In Nicolas Perrot's earlier account of the Great Lakes fur trade, Algonquian families were said to depend on what the French called tripe de roche during periods when hunting failed. The lichen remained a recognized, if dreaded, emergency food among French-Canadian voyageurs and other northern travellers through the 19th century. Later scholarship notes that the gastrointestinal distress rock tripe caused could worsen the condition of people already weakened by hunger.

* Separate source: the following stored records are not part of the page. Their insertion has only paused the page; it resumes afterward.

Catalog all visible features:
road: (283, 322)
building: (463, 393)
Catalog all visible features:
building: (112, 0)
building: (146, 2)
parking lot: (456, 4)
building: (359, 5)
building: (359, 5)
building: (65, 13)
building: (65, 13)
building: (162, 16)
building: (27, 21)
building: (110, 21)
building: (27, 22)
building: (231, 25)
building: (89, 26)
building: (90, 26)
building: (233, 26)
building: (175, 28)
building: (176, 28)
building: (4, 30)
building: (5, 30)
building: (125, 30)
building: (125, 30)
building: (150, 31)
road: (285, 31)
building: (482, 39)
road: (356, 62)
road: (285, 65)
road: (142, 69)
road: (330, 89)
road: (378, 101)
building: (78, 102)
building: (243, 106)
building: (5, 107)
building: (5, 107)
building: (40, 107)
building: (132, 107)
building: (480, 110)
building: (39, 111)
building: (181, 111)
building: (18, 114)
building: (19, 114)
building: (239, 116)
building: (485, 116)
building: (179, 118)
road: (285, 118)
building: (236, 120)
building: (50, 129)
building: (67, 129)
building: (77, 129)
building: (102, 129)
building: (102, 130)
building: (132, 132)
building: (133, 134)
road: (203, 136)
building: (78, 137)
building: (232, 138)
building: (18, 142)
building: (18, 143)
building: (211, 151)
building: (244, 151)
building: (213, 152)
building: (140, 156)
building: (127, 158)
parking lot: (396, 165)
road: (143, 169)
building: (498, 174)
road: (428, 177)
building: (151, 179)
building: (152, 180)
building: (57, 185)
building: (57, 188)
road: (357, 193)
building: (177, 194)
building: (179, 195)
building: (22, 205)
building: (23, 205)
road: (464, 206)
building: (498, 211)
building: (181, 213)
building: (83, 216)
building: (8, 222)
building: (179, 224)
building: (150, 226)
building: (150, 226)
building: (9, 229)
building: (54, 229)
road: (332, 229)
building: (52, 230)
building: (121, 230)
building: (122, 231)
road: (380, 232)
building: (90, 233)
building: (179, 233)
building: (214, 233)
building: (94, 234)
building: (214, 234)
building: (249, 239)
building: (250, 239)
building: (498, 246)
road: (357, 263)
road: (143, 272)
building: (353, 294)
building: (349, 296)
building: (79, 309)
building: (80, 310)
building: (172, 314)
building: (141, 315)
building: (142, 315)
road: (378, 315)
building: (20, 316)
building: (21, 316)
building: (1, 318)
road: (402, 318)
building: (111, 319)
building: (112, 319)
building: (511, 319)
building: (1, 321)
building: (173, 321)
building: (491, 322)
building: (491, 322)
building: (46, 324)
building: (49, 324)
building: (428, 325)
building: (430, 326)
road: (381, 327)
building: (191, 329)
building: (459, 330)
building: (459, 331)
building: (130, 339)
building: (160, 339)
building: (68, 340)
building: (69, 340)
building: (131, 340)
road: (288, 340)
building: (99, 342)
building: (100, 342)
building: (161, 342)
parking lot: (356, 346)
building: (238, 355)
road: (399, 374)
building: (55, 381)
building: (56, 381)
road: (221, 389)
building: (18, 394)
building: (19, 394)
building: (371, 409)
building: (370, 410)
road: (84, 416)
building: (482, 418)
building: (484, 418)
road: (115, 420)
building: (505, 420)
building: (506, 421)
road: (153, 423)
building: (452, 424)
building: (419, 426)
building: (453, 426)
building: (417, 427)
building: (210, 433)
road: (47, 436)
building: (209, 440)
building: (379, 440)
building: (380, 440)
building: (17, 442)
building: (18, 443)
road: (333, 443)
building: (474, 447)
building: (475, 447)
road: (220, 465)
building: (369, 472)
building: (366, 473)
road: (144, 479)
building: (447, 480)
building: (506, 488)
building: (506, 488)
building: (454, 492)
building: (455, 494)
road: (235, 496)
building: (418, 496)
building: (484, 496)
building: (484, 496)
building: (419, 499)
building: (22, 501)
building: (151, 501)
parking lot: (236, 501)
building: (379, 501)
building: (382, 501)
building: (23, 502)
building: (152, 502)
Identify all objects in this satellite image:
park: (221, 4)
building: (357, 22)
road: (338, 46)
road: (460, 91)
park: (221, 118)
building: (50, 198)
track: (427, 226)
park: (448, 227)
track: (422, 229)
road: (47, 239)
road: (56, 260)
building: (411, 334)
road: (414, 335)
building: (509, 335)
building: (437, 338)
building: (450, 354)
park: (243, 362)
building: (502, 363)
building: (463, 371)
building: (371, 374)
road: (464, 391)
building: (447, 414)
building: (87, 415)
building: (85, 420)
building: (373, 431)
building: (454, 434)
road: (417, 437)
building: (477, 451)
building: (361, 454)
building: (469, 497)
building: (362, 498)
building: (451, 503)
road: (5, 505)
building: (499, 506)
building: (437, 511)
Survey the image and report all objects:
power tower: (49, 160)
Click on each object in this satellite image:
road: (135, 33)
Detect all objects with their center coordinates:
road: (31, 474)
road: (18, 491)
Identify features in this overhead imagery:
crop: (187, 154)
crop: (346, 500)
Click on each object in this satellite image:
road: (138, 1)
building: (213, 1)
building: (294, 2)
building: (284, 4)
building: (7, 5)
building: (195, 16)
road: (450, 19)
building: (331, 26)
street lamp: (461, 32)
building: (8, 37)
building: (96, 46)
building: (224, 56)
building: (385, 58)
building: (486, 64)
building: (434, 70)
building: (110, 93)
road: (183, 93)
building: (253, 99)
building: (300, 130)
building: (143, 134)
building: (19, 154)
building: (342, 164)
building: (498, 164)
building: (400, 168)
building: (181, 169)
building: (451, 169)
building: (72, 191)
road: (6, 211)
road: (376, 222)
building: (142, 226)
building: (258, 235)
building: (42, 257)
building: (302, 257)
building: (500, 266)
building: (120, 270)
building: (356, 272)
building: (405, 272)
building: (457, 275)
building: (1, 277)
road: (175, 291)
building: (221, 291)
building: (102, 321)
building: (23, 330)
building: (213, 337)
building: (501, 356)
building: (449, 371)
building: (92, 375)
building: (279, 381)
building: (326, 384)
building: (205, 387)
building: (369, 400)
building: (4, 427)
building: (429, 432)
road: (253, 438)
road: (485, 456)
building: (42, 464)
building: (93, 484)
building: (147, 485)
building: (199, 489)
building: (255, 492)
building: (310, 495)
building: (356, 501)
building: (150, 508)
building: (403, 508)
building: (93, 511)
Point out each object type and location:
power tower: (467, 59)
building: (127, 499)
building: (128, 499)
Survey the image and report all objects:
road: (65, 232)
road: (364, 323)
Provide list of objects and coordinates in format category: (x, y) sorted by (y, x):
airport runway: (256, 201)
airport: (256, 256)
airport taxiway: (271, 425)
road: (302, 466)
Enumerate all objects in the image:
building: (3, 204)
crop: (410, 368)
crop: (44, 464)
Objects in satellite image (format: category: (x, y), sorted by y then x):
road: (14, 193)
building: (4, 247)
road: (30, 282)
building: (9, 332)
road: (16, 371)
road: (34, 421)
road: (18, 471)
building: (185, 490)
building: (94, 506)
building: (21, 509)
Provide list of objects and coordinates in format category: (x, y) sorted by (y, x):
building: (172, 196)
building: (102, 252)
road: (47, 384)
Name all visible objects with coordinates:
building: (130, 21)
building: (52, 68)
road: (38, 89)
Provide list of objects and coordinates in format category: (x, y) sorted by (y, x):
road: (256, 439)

==Preparation and food value==

Rock tripe required considerable processing before it could be eaten. Historical and ethnobotanical accounts describe it as being cleaned and then boiled, often after being broken into pieces or mixed with other foods. Soloway wrote that boiling could make it mucilaginous (thick and jelly-like) or gelatinous, and that opinions on its palatability varied. The available sources do not support treating rock tripe as a rich staple food; instead, they present it chiefly as a soup ingredient, supplement, or starvation food that could help stretch scarce rations. A review of ethnolichenological records noted that among the Nihithawak Cree, Umbilicaria mammulata was made into a soup for sick people because it was considered easy on the stomach; the lichen was cleaned, broken into small pieces, scalded with very hot water, and then cooked briefly in fish broth, which thickened as it cooled. Reports of nausea, bowel complaints, and other gastrointestinal distress recur in both historical and later secondary accounts.

The nutritional limitations and digestive problems associated with rock tripe are partly explained by the lichen's unusual carbohydrate chemistry. The principal carbohydrate in Umbilicaria species is pustulan, a β-1,6-linked glucan found throughout the family Umbilicariaceae. Humans lack the enzymes needed to break down this polysaccharide in the small intestine, so the energy the body can extract from rock tripe is much less than the gross caloric content of the dried lichen might suggest. Certain colonic bacteria, notably Bacteroides uniformis, can partially ferment pustulan, but the energy yield from colonic fermentation is substantially lower than from ordinary digestion of starch. Umbilicaria lichens also contain depsides and other secondary metabolites, particularly gyrophoric acid, which are bitter and act as digestive irritants; these compounds account for the nausea and bowel complaints recorded by Franklin and other historical observers. Thorough soaking and repeated boiling help leach these substances from the thallus, which is why all documented preparation traditions emphasize extended processing.